スッタニパータ サーリープッタ969の解説

969 智慧をまず第一に重んじて、善を喜び、それらの危難にうち勝て。奥まった土地に臥す不快に堪(た)えよ。次の四つの憂うべきことに堪えよ。

 

 

 

観察するところから得るところの智慧をまず第一に重んじて、八正道を知り、善を喜び、それら人間的思考の運動による反応がもたらすの危難にうち勝て。奥まった土地に臥す不快に堪(た)えよ。寂静にして現象を観察し次の四つの憂うべきことに堪えよ。

スッタニパータ サーリープッタ968の解説

968 怒りと高慢とに支配されるな。それらの根を掘りつくしておれ。
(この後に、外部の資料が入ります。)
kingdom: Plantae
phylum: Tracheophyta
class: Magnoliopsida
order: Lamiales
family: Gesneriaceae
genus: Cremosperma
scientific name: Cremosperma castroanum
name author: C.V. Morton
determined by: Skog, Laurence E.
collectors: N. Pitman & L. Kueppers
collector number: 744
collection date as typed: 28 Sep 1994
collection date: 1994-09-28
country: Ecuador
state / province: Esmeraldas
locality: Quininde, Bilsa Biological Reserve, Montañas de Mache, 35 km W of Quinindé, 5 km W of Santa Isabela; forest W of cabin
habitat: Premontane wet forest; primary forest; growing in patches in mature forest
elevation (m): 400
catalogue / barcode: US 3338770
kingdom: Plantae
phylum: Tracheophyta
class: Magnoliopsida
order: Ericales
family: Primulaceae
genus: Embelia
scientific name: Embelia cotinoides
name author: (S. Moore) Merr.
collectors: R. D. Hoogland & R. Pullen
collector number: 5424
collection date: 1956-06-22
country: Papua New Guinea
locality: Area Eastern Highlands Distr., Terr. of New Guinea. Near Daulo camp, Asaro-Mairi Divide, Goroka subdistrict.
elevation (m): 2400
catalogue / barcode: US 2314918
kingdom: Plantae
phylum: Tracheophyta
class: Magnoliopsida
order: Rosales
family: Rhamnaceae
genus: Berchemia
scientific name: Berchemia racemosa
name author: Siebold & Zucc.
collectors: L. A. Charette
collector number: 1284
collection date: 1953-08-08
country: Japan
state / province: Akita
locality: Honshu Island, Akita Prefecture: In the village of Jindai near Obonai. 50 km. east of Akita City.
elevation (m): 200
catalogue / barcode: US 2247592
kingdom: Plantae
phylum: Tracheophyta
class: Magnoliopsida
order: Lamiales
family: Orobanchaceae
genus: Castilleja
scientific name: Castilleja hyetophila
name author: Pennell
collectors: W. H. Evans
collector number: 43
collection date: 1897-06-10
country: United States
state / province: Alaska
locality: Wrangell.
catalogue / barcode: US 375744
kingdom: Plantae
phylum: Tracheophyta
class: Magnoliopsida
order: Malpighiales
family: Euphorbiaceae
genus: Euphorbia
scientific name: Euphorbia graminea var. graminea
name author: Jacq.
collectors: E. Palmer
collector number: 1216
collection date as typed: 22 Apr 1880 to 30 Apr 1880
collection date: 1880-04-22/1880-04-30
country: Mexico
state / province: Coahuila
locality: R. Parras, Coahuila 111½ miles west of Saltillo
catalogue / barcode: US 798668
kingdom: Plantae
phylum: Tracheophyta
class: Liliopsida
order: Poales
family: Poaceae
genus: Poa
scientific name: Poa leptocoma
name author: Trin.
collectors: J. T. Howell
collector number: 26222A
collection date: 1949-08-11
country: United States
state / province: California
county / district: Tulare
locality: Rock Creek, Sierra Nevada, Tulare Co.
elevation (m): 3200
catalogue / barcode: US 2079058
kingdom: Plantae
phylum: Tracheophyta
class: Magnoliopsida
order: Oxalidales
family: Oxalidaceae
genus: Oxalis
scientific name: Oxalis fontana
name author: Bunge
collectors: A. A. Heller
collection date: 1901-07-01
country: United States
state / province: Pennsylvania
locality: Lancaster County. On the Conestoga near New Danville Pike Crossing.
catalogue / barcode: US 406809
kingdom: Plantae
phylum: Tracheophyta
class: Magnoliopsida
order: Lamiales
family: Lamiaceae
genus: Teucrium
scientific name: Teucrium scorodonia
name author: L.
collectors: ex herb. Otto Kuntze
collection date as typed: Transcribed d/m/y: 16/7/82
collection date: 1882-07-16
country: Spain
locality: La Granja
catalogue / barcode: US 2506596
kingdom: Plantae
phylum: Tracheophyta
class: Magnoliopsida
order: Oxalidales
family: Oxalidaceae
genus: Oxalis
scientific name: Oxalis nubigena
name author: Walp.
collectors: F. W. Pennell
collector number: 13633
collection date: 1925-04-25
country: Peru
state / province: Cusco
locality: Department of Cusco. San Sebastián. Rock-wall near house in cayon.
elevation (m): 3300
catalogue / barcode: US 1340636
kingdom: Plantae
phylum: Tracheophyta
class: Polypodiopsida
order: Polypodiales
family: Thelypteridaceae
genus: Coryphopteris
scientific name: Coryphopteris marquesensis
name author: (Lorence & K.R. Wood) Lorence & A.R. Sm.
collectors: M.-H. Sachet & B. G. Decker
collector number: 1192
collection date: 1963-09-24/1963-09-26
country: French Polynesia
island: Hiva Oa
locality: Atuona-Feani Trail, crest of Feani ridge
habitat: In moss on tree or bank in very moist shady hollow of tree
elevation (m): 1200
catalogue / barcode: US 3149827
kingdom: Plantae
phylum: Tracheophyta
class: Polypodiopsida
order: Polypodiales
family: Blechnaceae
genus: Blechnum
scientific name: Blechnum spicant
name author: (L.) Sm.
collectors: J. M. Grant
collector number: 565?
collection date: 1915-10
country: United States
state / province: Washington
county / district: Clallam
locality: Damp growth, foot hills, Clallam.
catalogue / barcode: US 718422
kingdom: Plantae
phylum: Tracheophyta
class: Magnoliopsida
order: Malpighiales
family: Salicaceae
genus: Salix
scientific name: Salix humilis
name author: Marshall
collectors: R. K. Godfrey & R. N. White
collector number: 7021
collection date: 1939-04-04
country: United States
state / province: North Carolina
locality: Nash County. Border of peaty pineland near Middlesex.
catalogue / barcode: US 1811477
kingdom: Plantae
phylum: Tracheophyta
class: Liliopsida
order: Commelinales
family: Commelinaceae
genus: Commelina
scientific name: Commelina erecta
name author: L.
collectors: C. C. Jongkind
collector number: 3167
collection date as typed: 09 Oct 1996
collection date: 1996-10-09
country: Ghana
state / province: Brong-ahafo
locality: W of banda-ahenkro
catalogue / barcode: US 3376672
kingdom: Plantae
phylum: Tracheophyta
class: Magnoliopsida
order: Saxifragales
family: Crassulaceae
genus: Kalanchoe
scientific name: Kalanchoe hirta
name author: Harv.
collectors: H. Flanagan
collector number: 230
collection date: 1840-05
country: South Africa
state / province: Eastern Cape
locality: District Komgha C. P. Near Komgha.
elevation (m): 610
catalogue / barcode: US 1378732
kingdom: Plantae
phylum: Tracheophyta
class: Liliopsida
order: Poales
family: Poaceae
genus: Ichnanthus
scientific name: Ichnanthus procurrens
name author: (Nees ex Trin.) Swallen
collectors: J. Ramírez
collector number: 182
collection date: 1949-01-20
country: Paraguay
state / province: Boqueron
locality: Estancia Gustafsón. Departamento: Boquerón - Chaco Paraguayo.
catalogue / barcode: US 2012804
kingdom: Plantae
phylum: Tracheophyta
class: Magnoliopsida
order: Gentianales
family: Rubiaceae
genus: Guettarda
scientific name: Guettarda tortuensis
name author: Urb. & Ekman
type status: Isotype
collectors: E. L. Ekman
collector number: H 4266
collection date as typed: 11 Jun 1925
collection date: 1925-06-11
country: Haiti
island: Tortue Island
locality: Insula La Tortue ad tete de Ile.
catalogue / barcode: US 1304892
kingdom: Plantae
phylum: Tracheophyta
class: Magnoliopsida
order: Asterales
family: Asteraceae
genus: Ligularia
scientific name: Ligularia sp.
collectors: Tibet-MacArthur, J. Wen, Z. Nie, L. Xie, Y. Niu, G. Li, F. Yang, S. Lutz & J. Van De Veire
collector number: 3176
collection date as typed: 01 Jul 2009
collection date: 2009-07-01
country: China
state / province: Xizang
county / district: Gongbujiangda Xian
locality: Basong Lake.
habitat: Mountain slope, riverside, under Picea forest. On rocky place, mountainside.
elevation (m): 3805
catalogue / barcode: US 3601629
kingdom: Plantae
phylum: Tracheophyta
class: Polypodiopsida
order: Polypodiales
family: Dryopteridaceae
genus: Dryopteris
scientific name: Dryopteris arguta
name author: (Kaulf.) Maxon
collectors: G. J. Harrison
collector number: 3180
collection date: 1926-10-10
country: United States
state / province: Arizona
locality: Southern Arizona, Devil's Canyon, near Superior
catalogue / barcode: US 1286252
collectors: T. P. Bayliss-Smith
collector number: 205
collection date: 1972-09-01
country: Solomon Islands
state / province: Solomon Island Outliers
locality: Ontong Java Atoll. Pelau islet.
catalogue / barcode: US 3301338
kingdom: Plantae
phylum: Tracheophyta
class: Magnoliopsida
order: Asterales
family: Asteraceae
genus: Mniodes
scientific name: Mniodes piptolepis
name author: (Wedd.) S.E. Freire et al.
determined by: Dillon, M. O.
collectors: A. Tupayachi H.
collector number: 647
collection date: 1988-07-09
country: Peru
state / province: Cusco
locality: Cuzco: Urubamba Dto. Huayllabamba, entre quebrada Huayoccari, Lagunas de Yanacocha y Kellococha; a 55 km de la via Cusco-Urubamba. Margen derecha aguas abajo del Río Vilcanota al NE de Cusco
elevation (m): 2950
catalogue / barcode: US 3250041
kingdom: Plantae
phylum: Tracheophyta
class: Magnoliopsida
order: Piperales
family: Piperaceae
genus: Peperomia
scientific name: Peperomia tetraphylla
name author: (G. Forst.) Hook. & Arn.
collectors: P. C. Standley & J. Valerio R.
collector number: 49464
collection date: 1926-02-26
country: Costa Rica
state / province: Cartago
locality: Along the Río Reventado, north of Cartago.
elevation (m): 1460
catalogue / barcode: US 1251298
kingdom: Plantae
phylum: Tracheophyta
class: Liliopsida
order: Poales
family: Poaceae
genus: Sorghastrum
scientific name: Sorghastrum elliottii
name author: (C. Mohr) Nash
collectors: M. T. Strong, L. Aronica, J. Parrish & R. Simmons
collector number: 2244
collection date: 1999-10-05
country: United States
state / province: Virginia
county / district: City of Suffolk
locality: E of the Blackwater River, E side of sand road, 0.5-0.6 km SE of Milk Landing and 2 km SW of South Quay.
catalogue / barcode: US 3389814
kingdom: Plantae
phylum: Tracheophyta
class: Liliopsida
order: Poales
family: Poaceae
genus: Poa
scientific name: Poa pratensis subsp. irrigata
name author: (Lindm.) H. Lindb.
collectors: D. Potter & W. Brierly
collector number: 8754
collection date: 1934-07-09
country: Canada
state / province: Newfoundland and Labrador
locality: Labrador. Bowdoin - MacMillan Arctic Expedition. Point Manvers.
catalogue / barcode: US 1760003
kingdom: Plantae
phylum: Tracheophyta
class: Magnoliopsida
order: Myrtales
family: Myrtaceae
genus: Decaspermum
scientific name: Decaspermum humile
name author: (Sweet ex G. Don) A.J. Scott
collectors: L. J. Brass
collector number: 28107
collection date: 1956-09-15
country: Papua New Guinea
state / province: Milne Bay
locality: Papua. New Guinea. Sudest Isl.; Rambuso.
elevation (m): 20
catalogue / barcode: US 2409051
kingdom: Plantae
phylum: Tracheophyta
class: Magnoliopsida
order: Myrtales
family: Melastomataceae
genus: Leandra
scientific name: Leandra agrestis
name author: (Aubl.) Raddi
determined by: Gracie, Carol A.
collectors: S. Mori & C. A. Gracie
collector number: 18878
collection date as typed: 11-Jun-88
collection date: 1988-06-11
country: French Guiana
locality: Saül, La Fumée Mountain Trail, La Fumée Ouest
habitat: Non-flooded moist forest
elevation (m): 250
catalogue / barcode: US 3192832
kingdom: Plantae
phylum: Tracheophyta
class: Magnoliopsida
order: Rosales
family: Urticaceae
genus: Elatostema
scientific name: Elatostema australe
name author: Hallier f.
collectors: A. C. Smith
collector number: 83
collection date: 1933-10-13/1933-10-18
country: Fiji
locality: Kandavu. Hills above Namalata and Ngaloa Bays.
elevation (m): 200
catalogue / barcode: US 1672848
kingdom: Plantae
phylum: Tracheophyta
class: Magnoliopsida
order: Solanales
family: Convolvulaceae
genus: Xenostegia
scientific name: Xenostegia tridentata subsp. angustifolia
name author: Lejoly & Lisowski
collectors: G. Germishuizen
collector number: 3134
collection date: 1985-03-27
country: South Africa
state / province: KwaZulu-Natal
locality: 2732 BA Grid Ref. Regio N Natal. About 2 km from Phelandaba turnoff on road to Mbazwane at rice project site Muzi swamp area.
また快いものも不快なものも、両者にしっかりと、うち克(か)つべきである。

 

 

 

人間的思考の運動(快⇔不快)が発生すると、その快が手に入らないと怒り、あるいは不快を感じても怒る。あるいは、快が手に入ると高慢になり、不快をうまく排除できても高慢になる。それら怒りと高慢とに支配されるな。それらの根を掘りつくしておれ。また快いものも不快なものも、自らの反応の仕方を制して、両者にしっかりと、うち克(か)つべきである。

 

スッタニパータ サーリープッタ967の解説

967 盗みを行ってはならぬ。虚言を語ってはならぬ。弱いものでも強いものでも(あらゆる生きものに)慈(いつく)しみを以て接せよ。心の乱れを感ずるときにには、「悪魔の仲間」であると想って、これを除き去れ。

 

 

 

人間的思考の運動(好き⇔嫌い)が立ち上がることにより、貪りが生じるとそこから貪りを得るために生じるところの痴によって、盗みを行ってはならぬ。虚言を語ってはならぬ。それらの人間的思考の運動(好き⇔嫌い)を制して、平等性智の見地から、弱いものでも強いものでも(あらゆる生きものに)慈(いつく)しみを以て接せよ。思考の運動によって心の乱れを感ずるときにには、「悪魔の仲間」であると想って、これを除き去れ。